TASK DETAILS
Please retype the entries below exactly, only from their first line through the line containing "right knee: (39, 119)", leaving every picture out.
=== DATASET EXCERPTS ===
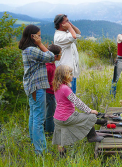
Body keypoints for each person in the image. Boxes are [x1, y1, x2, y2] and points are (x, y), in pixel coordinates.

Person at [18, 25, 55, 155]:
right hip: (37, 87)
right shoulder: (32, 50)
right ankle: (41, 151)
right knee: (39, 119)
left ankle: (35, 144)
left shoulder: (27, 50)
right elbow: (51, 57)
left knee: (34, 116)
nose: (40, 37)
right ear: (32, 36)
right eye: (38, 35)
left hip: (32, 87)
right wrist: (40, 44)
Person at [52, 65, 104, 157]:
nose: (72, 76)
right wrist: (90, 110)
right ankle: (92, 136)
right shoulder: (65, 88)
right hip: (67, 117)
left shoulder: (57, 87)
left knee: (59, 140)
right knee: (91, 117)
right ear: (64, 76)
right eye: (70, 74)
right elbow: (77, 102)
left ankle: (62, 157)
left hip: (57, 118)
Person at [53, 14, 81, 94]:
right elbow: (74, 37)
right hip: (65, 73)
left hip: (72, 72)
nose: (69, 22)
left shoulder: (67, 33)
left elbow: (78, 33)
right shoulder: (59, 37)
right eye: (67, 21)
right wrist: (69, 27)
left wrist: (70, 25)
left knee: (73, 97)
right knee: (68, 99)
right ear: (61, 24)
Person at [45, 44, 62, 136]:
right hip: (49, 93)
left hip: (51, 92)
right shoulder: (49, 67)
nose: (60, 56)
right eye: (60, 54)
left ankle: (48, 130)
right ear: (55, 56)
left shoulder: (51, 64)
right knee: (50, 114)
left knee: (50, 111)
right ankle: (49, 132)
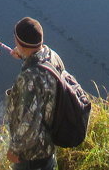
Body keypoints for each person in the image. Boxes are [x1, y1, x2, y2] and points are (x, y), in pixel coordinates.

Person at [5, 16, 65, 170]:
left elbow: (29, 122)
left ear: (19, 42)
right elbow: (42, 76)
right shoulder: (52, 55)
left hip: (32, 156)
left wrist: (14, 150)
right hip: (50, 145)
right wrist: (25, 56)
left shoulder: (29, 79)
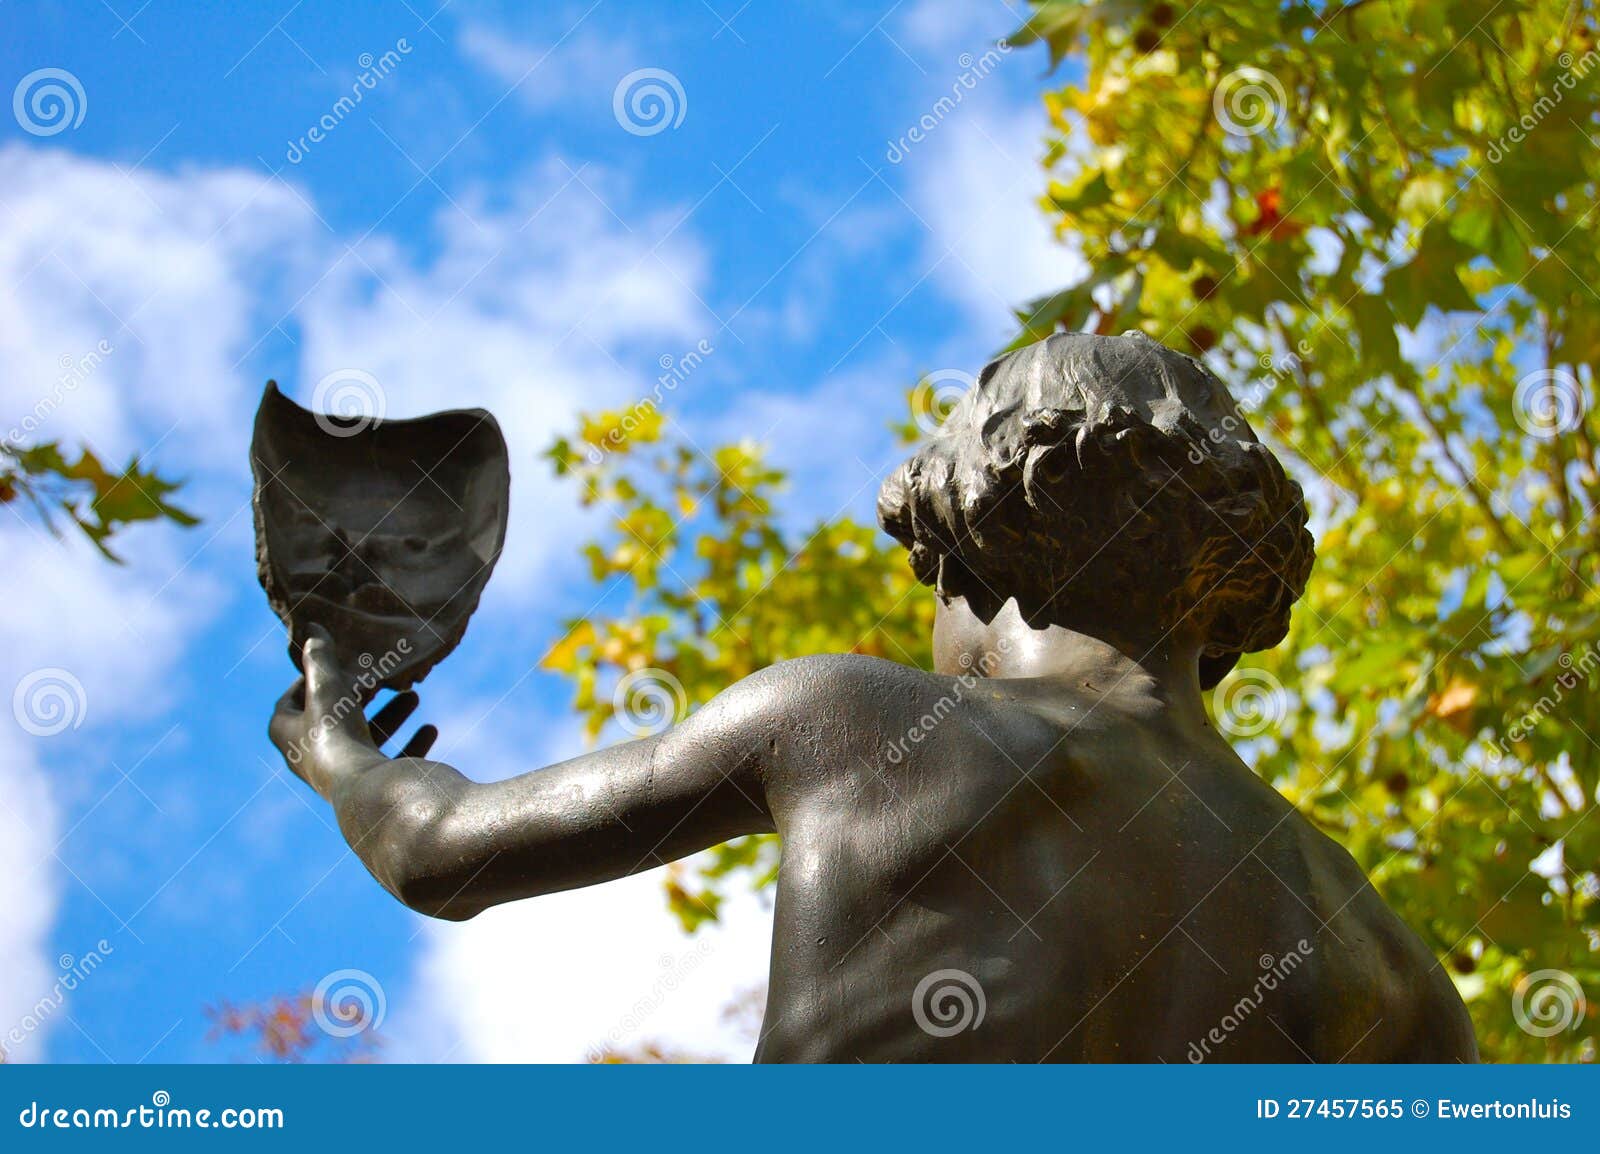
===
ANSWER FOR THE TASK
Body keypoints for each person in the image. Boxes are [x1, y1, x2, y2] and points are (x, y), in pixel coordinates.

Person at [18, 25, 55, 155]:
right hip: (37, 87)
right shoulder: (32, 50)
right ankle: (41, 151)
right knee: (39, 119)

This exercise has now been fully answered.